- **KUTIPAN DOKUMEN**:
--------

Hukum acara pidana berperan sebagai instrumen pokok
untuk menjaga keseimbangan antara kepentingan negara dalam menegakkan hukum dan
perlindungan hak-hak individu, terutama bagi tersangka maupun terdakwa. KUHAP
1981 menghadirkan praperadilan sebagai mekanisme pengawasan yudisial terhadap
penggunaan tindakan paksa oleh aparat penegak hukum.
Dalam Kitab Undang-undang Hukum Acara Pidana (KUHAP),
ketentuan yang mengatur mengenai praperadilan ditempatkan secara khusus dalam
Bab X, yang memuat Pasal 77 sampai dengan Pasal 83. Praperadilan dipandang
sebagai instrumen penting dalam kerangka perlindungan hak-hak individu terhadap
tindakan paksa aparat penegak hukum.
Pasal 77 KUHAP secara tegas menjelaskan ruang lingkup
atau objek praperadilan, yang meliputi: sah atau tidaknya penangkapan,
penahanan, penghentian penyidikan atau penuntutan, serta pemberian ganti
kerugian dan/atau rehabilitasi bagi pihak yang perkaranya dihentikan pada tahap
tersebut. Ruang lingkup ini kemudian diperluas melalui Putusan Mahkamah
Konstitusi Nomor 21/PUU-XII/2014.
Baca Juga: Mengenal Konsep Plea Bargaining serta Sistem Jalur Khusus dalam RKUHAP
Selain itu, KUHAP juga memuat ketentuan mengenai
keadaan yang dapat mengakibatkan praperadilan menjadi gugur, yang lazim dikenal
dengan istilah 'prapid gugur'. Berdasarkan Pasal 82 ayat (1) huruf d KUHAP,
apabila suatu perkara telah mulai diperiksa oleh pengadilan negeri sementara
permohonan praperadilan terkait perkara tersebut belum selesai diperiksa, maka
secara hukum permohonan praperadilan tersebut dinyatakan gugur.
Dalam perkembangannya, ketentuan Pasal 82 ayat (1)

--------

- **BARIS DATA**:
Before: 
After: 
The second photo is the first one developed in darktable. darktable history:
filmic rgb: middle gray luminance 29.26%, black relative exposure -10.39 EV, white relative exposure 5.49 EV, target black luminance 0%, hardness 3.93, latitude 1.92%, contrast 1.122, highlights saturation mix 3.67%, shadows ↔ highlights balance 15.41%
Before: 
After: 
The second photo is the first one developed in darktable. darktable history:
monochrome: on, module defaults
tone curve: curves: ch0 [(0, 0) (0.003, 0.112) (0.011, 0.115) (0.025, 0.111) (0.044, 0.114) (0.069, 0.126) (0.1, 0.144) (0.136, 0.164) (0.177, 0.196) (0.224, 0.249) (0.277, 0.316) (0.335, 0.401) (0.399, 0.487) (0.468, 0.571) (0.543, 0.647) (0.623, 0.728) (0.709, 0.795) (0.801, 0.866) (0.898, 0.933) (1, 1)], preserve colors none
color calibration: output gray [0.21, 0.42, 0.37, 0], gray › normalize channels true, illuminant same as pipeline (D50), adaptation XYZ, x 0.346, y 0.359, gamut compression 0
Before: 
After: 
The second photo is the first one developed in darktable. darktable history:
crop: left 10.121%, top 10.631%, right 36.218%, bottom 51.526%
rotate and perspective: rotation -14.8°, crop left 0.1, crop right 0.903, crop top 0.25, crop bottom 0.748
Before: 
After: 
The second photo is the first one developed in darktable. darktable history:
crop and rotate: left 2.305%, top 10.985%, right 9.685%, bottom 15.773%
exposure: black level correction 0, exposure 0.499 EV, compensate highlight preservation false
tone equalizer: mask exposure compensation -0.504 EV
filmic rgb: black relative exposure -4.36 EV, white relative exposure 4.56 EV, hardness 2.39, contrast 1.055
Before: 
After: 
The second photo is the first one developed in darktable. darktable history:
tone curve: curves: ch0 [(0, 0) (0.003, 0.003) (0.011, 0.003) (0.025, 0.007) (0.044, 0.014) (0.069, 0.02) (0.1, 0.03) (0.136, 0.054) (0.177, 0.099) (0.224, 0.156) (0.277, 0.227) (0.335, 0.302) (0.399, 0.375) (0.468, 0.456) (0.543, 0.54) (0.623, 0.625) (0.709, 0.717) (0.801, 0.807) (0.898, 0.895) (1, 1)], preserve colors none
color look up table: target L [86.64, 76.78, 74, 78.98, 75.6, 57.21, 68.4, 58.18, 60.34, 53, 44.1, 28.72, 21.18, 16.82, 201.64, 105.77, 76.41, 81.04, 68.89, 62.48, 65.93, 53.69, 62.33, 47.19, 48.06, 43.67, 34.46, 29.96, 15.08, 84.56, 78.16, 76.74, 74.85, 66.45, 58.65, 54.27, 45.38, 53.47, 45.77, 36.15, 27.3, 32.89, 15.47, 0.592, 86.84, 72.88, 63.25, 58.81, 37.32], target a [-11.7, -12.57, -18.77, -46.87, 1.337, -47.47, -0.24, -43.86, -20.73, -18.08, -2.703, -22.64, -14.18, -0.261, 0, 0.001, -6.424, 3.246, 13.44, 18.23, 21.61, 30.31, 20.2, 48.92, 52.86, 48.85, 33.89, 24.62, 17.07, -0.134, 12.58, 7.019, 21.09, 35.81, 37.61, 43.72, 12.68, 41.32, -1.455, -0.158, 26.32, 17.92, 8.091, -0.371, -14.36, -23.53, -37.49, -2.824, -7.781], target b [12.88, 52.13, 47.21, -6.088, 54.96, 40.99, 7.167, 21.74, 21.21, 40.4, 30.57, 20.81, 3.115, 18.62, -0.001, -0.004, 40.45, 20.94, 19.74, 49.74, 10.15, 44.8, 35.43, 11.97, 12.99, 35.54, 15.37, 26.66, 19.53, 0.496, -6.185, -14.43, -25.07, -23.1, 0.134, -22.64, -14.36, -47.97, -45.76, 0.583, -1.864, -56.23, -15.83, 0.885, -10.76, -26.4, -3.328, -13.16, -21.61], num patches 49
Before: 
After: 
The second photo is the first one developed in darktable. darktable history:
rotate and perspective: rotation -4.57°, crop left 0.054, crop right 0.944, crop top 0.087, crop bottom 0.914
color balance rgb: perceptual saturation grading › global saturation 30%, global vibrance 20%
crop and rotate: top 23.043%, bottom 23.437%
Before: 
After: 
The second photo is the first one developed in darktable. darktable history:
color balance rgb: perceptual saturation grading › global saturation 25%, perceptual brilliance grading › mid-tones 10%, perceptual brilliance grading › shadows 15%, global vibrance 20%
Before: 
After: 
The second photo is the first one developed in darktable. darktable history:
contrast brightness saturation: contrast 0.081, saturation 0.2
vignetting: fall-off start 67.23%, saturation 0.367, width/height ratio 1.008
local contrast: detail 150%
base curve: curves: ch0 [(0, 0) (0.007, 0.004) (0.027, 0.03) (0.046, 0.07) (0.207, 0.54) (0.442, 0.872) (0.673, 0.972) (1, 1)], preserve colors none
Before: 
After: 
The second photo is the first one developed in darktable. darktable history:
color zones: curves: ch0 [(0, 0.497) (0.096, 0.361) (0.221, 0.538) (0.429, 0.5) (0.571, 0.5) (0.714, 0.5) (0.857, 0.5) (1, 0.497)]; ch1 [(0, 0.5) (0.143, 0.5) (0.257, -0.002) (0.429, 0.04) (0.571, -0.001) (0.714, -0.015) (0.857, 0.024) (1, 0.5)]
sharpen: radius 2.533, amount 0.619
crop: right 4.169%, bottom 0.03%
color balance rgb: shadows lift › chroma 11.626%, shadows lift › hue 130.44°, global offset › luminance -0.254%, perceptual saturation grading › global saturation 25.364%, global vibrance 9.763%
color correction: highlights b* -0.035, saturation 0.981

--------

- **SOAL UNTUK DIKERJAKAN**:
- A) Menurut kutipan dokumen, di bab mana KUHAP menempatkan ketentuan tentang praperadilan?
- B) Sebutkan semua objek praperadilan yang dirinci Pasal 77 KUHAP menurut kutipan dokumen.
- C) Ulangi bagian kutipan dokumen tanpa perubahan. Mulailah dari kata-kata yang memuat "Pasal 77 KUHAP", lalu berhentilah setelah "tersebut dinyatakan gugur.".

- **HASIL PENGERJAAN**:
- A) Ketentuan tentang praperadilan ditempatkan dalam Bab X KUHAP, yang memuat Pasal 77 sampai dengan Pasal 83.

- B)
- Sah atau tidaknya penangkapan
- Sah atau tidaknya penahanan
- Sah atau tidaknya penghentian penyidikan atau penuntutan
- Pemberian ganti kerugian dan/atau rehabilitasi bagi pihak yang perkaranya dihentikan pada tahap tersebut

- C)
Pasal 77 KUHAP secara tegas menjelaskan ruang lingkup
atau objek praperadilan, yang meliputi: sah atau tidaknya penangkapan,
penahanan, penghentian penyidikan atau penuntutan, serta pemberian ganti
kerugian dan/atau rehabilitasi bagi pihak yang perkaranya dihentikan pada tahap
tersebut. Ruang lingkup ini kemudian diperluas melalui Putusan Mahkamah
Konstitusi Nomor 21/PUU-XII/2014.
Baca Juga: Mengenal Konsep Plea Bargaining serta Sistem Jalur Khusus dalam RKUHAP
Selain itu, KUHAP juga memuat ketentuan mengenai
keadaan yang dapat mengakibatkan praperadilan menjadi gugur, yang lazim dikenal
dengan istilah 'prapid gugur'. Berdasarkan Pasal 82 ayat (1) huruf d KUHAP,
apabila suatu perkara telah mulai diperiksa oleh pengadilan negeri sementara
permohonan praperadilan terkait perkara tersebut belum selesai diperiksa, maka
secara hukum permohonan praperadilan tersebut dinyatakan gugur.